Your kind words are much appreciated brother and likewise you too are blessed with great articulation and a thorough insight on the game of cricket. Thoroughly enjoyed your POTW as well bro :)

ahmedwaqas92
18th August 2018, 17:34
Really good interview. I thoroughly enjoyed writing it up, very happy for you for getting through the hard times. Definitely up there with my favourite member interviews.

Thank You, Hadi! Also I really appreciate you going through that wall of text I sent as the first draft (having a truckload of spelling and grammatical mistakes :hafeez) I really commend your patience in going through that and writing up this final piece which in itself is a validation of the great moderation done on Pakpassion.

hadi123
18th August 2018, 17:42
Thank You, Hadi! Also I really appreciate you going through that wall of text I sent as the first draft (having a truckload of spelling and grammatical mistakes :hafeez) I really commend your patience in going through that and writing up this final piece which in itself is a validation of the great moderation done on Pakpassion.

Thank you for your kind words.

OmarKhan99
18th August 2018, 17:56
Your kind words are much appreciated brother and likewise you too are blessed with great articulation and a thorough insight on the game of cricket. Thoroughly enjoyed your POTW as well bro :)

Thanks man. Stay blessed brother!

Mueez
18th August 2018, 18:05
Excellent interview by a level headed poster!

sensible-indian-fan
18th August 2018, 19:42
Pretty chilled out poster.

Love this guy.

BlackShadow
18th August 2018, 22:12
PakPassion.net: Your favourite hobby, aside from watching/playing cricket?

ahmedwaqas92: Chess, Alternative rock music, and Food


Tell us your rating, I am curious. :acp

jeeteshssaxena
18th August 2018, 23:10
Excellent interview.
Inspiring story.
I though you were an old guy.

UN talkz
18th August 2018, 23:17
Excellent interview by a level headed poster!

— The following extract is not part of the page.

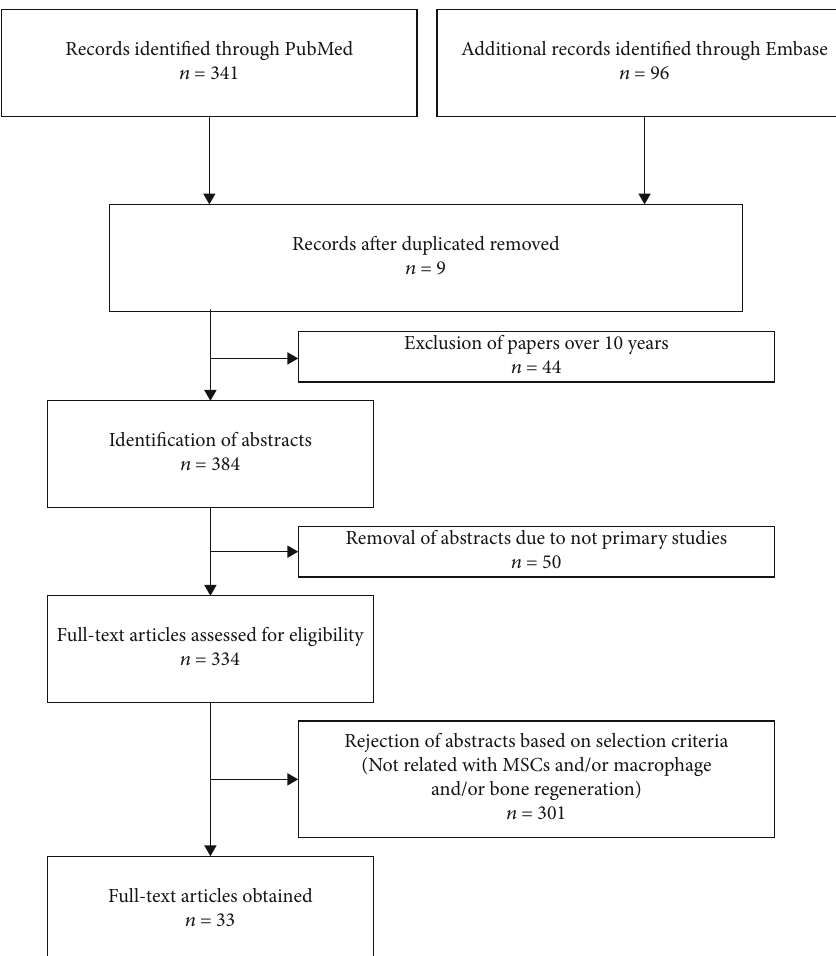
Figure 1: Flow diagram of the systematic review on the crosstalk of MSCs and macrophages. A total of 437 studies were retrieved based on the search strategy mentioned in the methods. Nine records after duplicates were removed. 44 works of literature published more than 10 years were excluded. After reviewing the titles and abstracts, 50 records were removed because the studies were not primary studies. After reviewing the titles and abstracts, 301 records were removed because the studies did not match the selection criteria. Finally, 33 studies met the inclusion criteria and were selected for this systematic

Bro change your avatar to original pic now

Shutdown Corner
19th August 2018, 08:42
+1 PP editorial and moderator team is undoubtedly top notch :shafiq2

At least we now know the 92 is probably a reference to your birth year and not necessarily the WC triumph.

Rayyman
19th August 2018, 08:58
Your avatar shows a brain but I'm more inspired by your big heart.

The story is not over.

#Dontstop

Saj
19th August 2018, 22:36
A very good read.

Well done.

Slog
21st August 2018, 11:05
brilliant read

my karachi bro!

i only know him on PP but im sure we'd be jiggars in real life!

hadi123
21st August 2018, 18:54
Definitely worth a read if not done so already.